### Work required
Can you repeat the part of the blog post on restroom laws that opens with the words containing "It’s hard not" and closes with "by the State.", substituting "HB2" for "House Bill 2"?

### Document excerpt
Friday, April 15, 2016

Because it Can


            There’s an off-color riddle I once heard in my high school’s locker room.  It involved a dog and it’s ability to lick a certain part of its anatomy.  The punch line was “because it can.”
            It’s hard not to think about that riddle in light of what conservative state legislatures and governors have been doing to the progressive legislation trickling out of some of their towns, counties and cities.  Case in point: North Carolina’s House Bill 2, which, among other things, neutralized the City of Charlotte’s attempt to accommodate transgendered people and their use of restroom and changing facilities located in the city.  The law also voids and pre-empts any other  municipal anti-discrimination laws affecting employment and public accommodations as well as any l local laws that seek to raise wages, regulate working hours or improve working conditions beyond what has been done by the State.
            I’ve previously argued that the attack on the provisions of the Charlotte law that allow people to use the restrooms and changing facilities that match their current gender identities are symbolic and unnecessary.  There is no evidence that a male sexual predator has ever taken advantage of a law like Charlotte’s to harass women or children in a public restroom or changing facility.  Nor is there likely to be.

### Available data
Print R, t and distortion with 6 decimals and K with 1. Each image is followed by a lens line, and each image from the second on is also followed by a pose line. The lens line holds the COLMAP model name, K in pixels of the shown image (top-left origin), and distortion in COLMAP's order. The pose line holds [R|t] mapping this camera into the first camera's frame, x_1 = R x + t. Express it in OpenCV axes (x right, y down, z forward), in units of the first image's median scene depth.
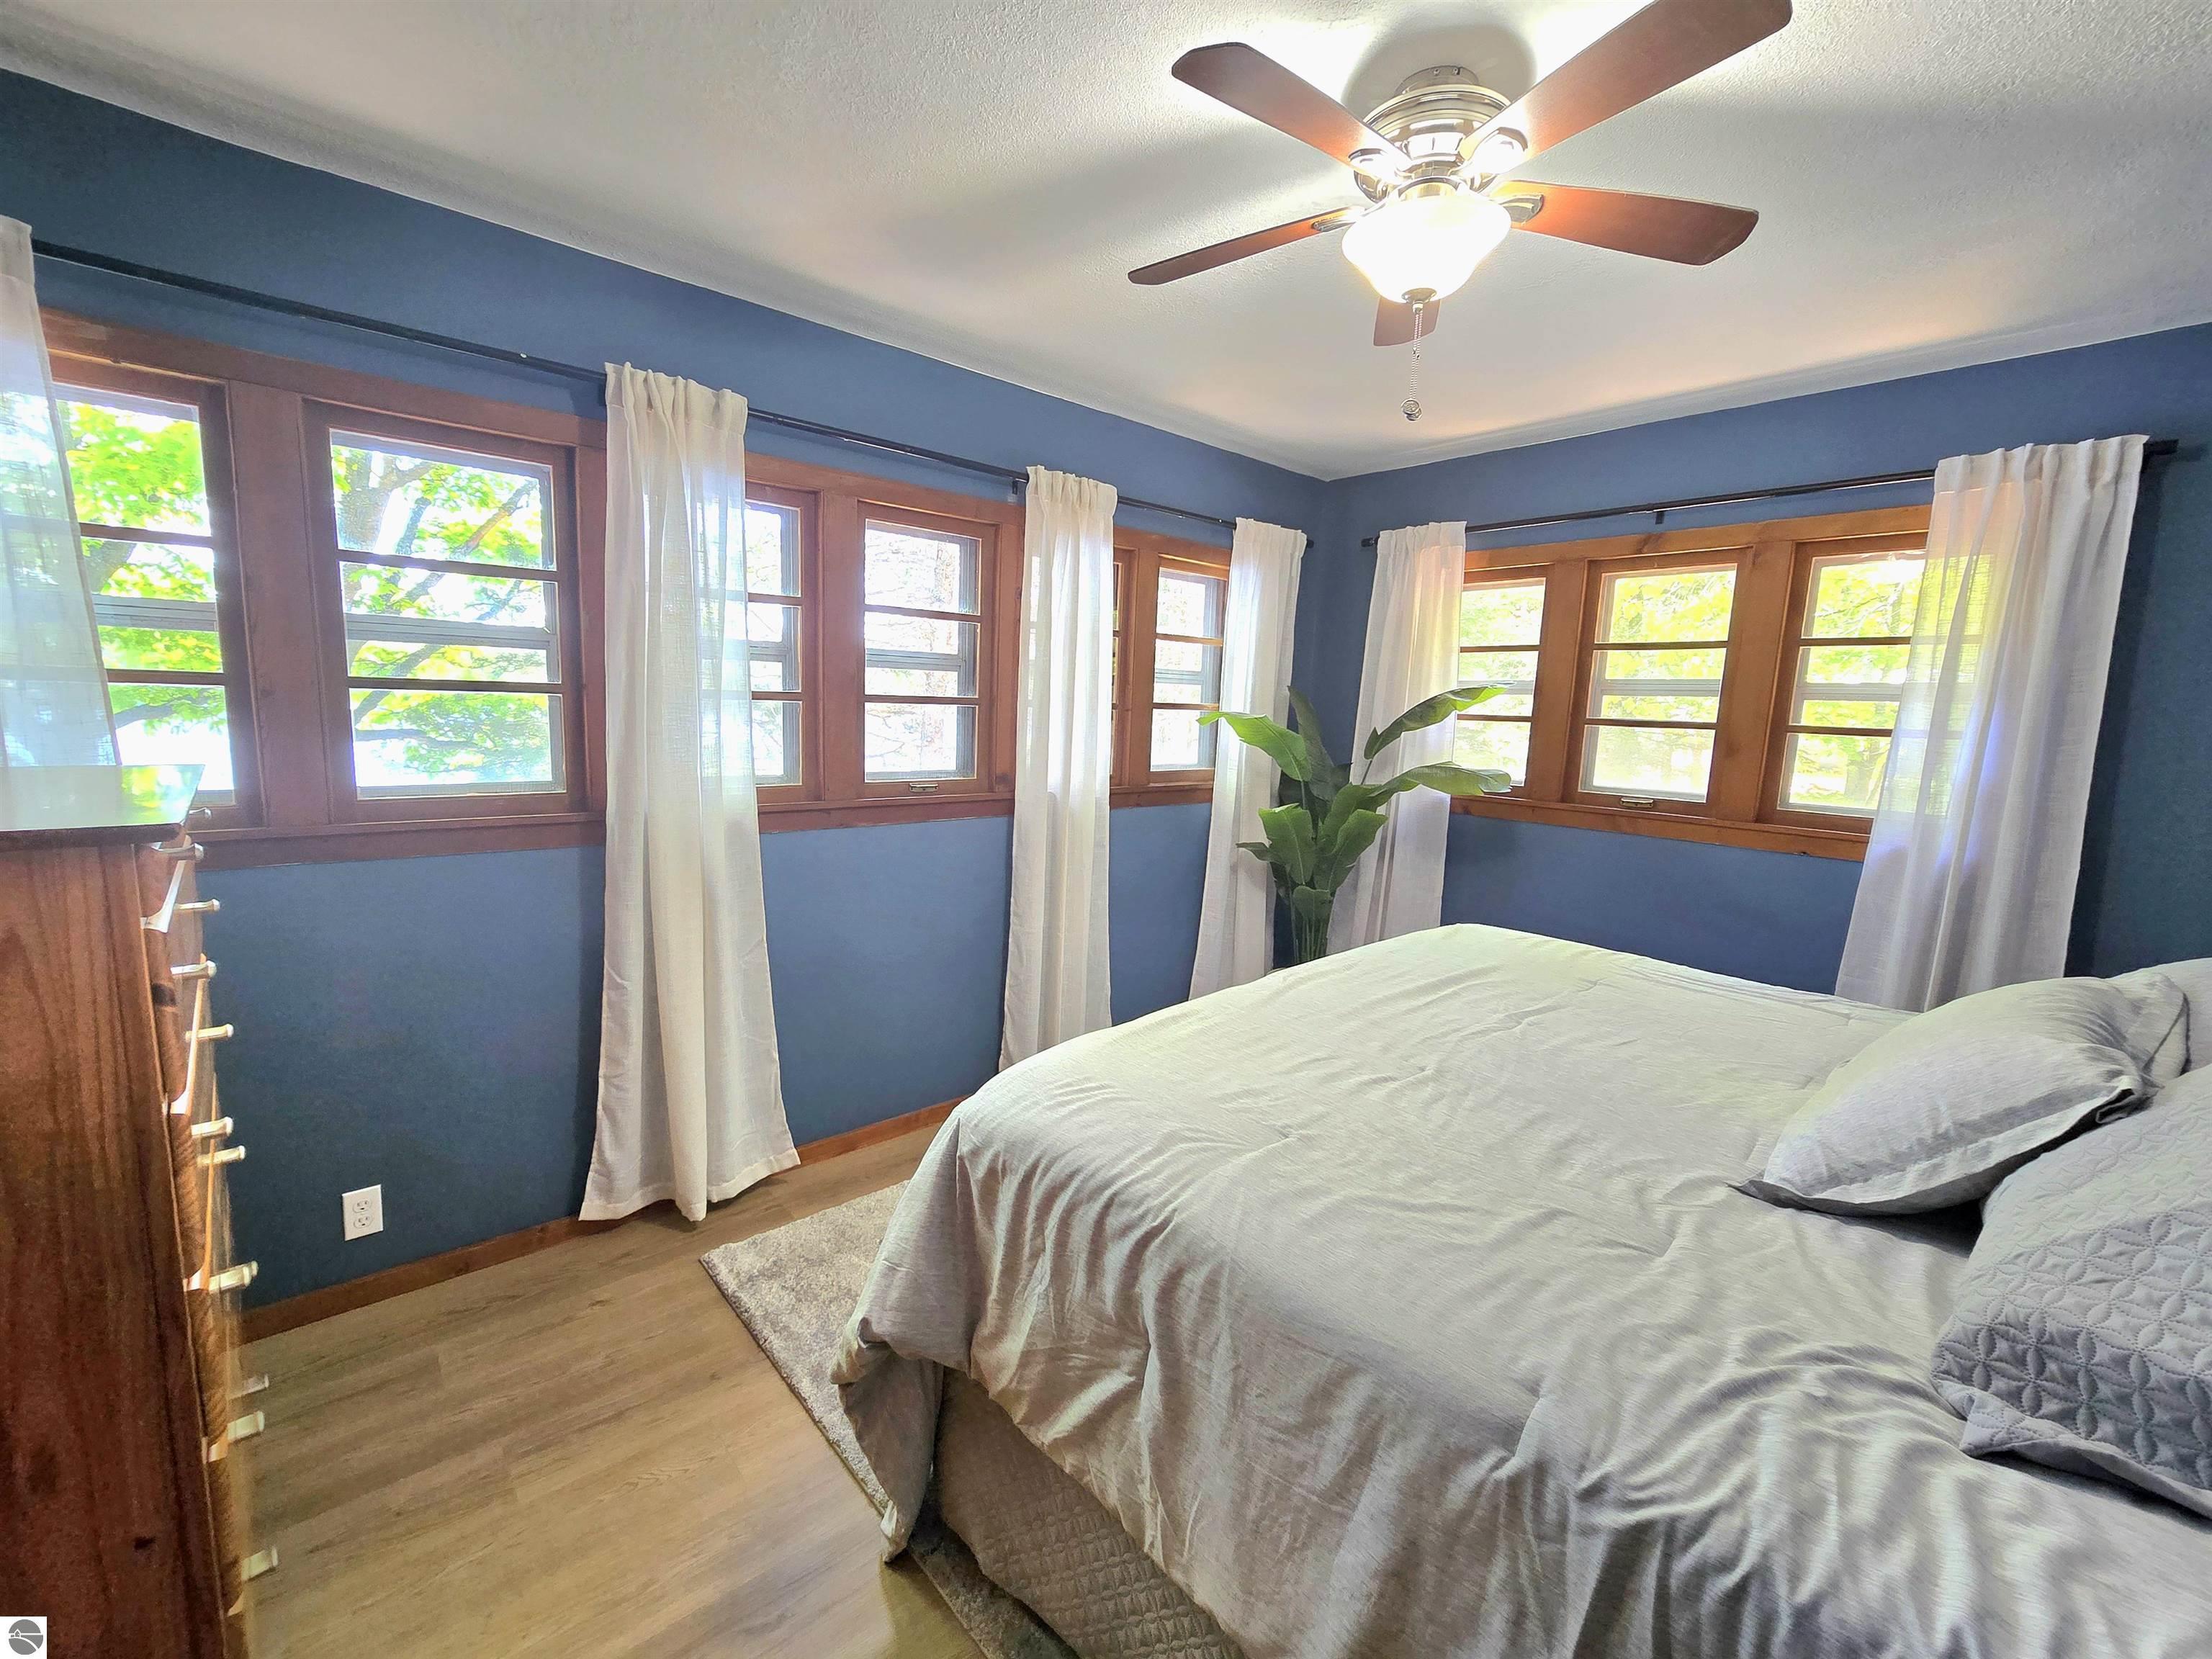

### Written response
It’s hard not to think about that riddle in light of what conservative state legislatures and governors have been doing to the progressive legislation trickling out of some of their towns, counties and cities.  Case in point: North Carolina’s HB2, which, among other things, neutralized the City of Charlotte’s attempt to accommodate transgendered people and their use of restroom and changing facilities located in the city.  The law also voids and pre-empts any other  municipal anti-discrimination laws affecting employment and public accommodations as well as any l local laws that seek to raise wages, regulate working hours or improve working conditions beyond what has been done by the State.